Dr. Kacey Ronaldson-Bouchard:
So I think they have the potential to really reduce our reliance on animal models. Right now, it's pretty much the only way you can answer questions for drug development or precision medicine, is having animal model data. There's this kind of this joke that Reviewer Three is always asking for more animal model data, but with these human systems you have sometimes a quicker tool that's more of a better fit for your question, readily available. So it's not just, oh, I need an animal model. Because if there's an animal model that doesn't exist, you're making it from scratch and this can take quite some time, but it doesn't take as long for you to build the organ-on-a-chip model. So not only do you have more models available, but they are human. They're inherently human, and so you're getting human responses, but they're not fully complex like the animals.

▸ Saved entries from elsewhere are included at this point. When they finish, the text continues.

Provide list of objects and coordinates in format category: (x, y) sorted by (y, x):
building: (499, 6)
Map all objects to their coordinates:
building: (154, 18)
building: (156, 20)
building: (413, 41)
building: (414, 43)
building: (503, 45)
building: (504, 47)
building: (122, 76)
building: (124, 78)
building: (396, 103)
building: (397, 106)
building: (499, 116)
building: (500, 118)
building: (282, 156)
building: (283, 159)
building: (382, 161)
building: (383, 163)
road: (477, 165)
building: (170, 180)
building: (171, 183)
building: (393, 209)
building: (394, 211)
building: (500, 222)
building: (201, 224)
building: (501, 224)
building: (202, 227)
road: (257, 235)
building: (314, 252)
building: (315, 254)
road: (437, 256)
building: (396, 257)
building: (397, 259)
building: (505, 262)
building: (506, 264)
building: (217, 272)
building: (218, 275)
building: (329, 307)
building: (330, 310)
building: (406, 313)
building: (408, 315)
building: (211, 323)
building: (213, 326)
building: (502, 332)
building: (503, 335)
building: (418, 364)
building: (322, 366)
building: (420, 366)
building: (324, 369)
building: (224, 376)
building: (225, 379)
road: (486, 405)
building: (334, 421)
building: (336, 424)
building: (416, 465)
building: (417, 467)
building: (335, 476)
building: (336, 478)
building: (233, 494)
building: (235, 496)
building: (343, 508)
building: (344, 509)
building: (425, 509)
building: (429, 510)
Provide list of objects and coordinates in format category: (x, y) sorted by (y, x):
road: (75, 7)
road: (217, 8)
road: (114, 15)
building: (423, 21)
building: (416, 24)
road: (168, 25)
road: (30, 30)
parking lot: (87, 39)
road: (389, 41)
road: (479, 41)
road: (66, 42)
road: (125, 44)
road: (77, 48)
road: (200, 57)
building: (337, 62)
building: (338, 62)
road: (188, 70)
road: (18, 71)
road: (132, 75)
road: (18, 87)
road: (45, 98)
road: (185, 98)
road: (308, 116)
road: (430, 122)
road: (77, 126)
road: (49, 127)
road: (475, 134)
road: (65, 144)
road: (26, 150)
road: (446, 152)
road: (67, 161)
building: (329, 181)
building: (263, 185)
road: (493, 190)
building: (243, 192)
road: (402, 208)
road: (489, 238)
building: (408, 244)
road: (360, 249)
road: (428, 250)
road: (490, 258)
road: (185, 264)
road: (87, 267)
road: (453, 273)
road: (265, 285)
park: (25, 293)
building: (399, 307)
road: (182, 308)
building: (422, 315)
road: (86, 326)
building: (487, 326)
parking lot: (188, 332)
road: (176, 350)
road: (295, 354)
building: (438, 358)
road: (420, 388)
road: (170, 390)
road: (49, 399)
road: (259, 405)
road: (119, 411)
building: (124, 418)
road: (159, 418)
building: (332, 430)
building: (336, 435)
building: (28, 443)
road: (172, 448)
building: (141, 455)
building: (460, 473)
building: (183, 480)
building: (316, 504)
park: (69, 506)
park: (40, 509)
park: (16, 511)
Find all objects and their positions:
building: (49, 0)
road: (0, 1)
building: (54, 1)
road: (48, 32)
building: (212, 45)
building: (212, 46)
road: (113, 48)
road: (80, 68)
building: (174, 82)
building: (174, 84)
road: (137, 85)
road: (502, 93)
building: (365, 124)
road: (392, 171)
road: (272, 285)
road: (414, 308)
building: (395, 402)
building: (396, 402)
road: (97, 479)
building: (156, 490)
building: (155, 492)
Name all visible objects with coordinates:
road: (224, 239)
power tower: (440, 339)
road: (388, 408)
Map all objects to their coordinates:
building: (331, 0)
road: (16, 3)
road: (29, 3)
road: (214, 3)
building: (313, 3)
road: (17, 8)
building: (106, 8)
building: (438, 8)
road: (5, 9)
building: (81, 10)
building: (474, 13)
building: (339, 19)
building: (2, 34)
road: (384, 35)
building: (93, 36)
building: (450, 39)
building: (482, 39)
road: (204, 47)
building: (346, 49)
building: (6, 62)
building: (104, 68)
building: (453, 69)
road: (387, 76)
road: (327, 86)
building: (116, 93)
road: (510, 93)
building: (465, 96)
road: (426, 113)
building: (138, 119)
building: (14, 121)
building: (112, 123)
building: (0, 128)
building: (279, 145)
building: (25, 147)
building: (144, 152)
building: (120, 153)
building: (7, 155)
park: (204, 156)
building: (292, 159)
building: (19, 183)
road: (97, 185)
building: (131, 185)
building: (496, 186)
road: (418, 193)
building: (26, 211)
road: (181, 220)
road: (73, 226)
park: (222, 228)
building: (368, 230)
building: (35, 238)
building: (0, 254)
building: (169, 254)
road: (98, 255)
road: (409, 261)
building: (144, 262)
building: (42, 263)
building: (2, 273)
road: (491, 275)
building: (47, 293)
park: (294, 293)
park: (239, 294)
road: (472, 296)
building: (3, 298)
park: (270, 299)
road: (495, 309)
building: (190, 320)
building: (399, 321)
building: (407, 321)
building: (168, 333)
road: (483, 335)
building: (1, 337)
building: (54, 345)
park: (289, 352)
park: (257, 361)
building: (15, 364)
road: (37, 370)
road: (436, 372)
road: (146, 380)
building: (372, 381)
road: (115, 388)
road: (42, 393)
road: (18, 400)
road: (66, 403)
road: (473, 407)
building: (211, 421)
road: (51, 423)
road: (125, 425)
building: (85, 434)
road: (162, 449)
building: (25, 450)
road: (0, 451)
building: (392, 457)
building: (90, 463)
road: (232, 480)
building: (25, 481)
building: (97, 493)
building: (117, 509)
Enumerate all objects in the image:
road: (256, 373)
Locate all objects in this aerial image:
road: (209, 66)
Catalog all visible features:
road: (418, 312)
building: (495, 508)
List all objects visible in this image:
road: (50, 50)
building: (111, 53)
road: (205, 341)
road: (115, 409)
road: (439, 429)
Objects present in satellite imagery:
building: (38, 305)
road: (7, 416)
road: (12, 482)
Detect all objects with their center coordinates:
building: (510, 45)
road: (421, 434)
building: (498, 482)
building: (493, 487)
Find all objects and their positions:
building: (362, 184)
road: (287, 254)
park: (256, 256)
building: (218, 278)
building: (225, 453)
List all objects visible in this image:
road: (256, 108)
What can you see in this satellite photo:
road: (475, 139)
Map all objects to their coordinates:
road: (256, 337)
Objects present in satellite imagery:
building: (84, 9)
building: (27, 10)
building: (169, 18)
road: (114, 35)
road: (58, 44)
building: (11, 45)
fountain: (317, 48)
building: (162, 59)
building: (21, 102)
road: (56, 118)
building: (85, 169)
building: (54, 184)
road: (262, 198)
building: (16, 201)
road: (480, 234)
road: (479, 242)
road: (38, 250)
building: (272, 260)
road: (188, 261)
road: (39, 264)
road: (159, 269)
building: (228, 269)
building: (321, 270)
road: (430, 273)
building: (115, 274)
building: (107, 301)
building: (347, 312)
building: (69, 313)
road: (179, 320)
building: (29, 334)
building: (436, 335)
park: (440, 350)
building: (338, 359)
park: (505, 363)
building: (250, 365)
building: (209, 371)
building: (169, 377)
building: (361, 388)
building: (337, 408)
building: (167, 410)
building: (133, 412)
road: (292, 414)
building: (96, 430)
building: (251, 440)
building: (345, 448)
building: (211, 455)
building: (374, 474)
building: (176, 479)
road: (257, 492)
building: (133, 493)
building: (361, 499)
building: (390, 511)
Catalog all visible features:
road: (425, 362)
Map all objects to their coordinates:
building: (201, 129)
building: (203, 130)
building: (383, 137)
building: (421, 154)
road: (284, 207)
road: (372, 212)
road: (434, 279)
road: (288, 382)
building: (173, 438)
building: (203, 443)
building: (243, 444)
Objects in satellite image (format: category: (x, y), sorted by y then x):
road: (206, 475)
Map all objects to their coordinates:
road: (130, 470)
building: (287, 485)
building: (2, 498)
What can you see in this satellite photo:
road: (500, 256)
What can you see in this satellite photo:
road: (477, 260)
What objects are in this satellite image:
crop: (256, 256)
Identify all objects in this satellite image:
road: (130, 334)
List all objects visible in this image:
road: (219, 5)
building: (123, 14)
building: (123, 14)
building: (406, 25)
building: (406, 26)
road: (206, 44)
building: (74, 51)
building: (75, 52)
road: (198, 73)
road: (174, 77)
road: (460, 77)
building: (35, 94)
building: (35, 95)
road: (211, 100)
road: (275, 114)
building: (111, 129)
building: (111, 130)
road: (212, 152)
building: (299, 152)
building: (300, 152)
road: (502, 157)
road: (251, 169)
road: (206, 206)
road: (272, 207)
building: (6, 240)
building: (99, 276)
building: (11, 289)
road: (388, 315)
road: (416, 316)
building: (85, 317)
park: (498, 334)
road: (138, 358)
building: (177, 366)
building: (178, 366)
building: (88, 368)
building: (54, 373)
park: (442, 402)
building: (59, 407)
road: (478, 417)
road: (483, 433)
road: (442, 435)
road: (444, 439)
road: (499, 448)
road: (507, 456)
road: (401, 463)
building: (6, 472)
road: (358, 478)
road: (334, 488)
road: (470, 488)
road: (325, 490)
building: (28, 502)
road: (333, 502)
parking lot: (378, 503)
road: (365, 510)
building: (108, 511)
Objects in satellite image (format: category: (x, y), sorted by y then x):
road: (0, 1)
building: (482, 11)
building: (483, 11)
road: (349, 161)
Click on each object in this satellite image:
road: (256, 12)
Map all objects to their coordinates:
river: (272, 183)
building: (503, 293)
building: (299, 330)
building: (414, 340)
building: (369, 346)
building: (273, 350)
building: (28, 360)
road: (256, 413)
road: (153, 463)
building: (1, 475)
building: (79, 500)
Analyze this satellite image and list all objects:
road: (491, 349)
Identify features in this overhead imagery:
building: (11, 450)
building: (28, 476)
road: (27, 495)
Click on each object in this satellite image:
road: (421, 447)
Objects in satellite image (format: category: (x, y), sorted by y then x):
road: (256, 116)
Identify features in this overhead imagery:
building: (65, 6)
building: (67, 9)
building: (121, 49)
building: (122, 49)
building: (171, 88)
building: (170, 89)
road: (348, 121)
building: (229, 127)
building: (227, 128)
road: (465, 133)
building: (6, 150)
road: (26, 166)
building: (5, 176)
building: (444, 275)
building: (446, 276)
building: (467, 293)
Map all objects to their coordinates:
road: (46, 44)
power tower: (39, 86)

And so you have this give and take, and I think you'll use them in this complementary approach, and you're not going to completely replace animal models, but you're going to use organs on a chip as a way to answer questions you can't with animal models and then reduce their usage. So I guess I'd say they fall short for full systemic interactions. Long-term studies, you can keep organs-on-a-chip alive for a month, three months, but people haven't really been keeping them alive for much more than that, a year max, people have done. And then reproductive processes like developmental toxicology where you need this full reproductive process to occur, you're not going to have an embryo grow in a Petri dish or an organ-on-a-chip model, so you would need an animal model for that.
And then I think the areas for improvement are mostly centered around you now have this ability to have more information so you can make more informed decisions earlier on in drug development or even research in the lab. So you can take a lean approach to moving forward where you're failing early, failing fast, or answering questions really early on, rather than doing all this work, spending all this time and money and then having it not translate. And so you have more information available. They're human, you can have these genetic models. You can also genetically make a cell without the mutation, so an isogenic cell. So you can look into just what the mutation is doing specifically, and how that compares to what that same cell with the same genetic background would do without that mutation. And so these are easy to do in just a monolayer or an organ-on-a-chip system.
And then looking at disease progression. So in an organ-on-a-chip model, you can make this model of an organ and its disease and you can essentially see into it at all points and time in the progression of the disease. You are not really opening up animals and humans and being able to see with the resolution that we can see in an organ-on-a-chip system. And so you get a lot more information about how these cells interact and fibrosis grows over time or systemic inflammation, any disease, how it actually progresses, is nicely modeled in organ-on-a-chip or in a Petri dish, because you have direct insight into what's going on. And then you can also play with things like, if I remove this factor or add this factor, what's the effect on the progression?
Mary Parker:
Very cool. This is really, really cool stuff. I'm so grateful that you were able to take time to talk with us about it. I appreciate you coming on the podcast.
Dr. Kacey Ronaldson-Bouchard:
Yeah, thanks so much for having me. I love talking about this and I'm really excited to see where the field goes and what comes next even.
Mary Parker:
Yeah, definitely. Me too. Thank you so much.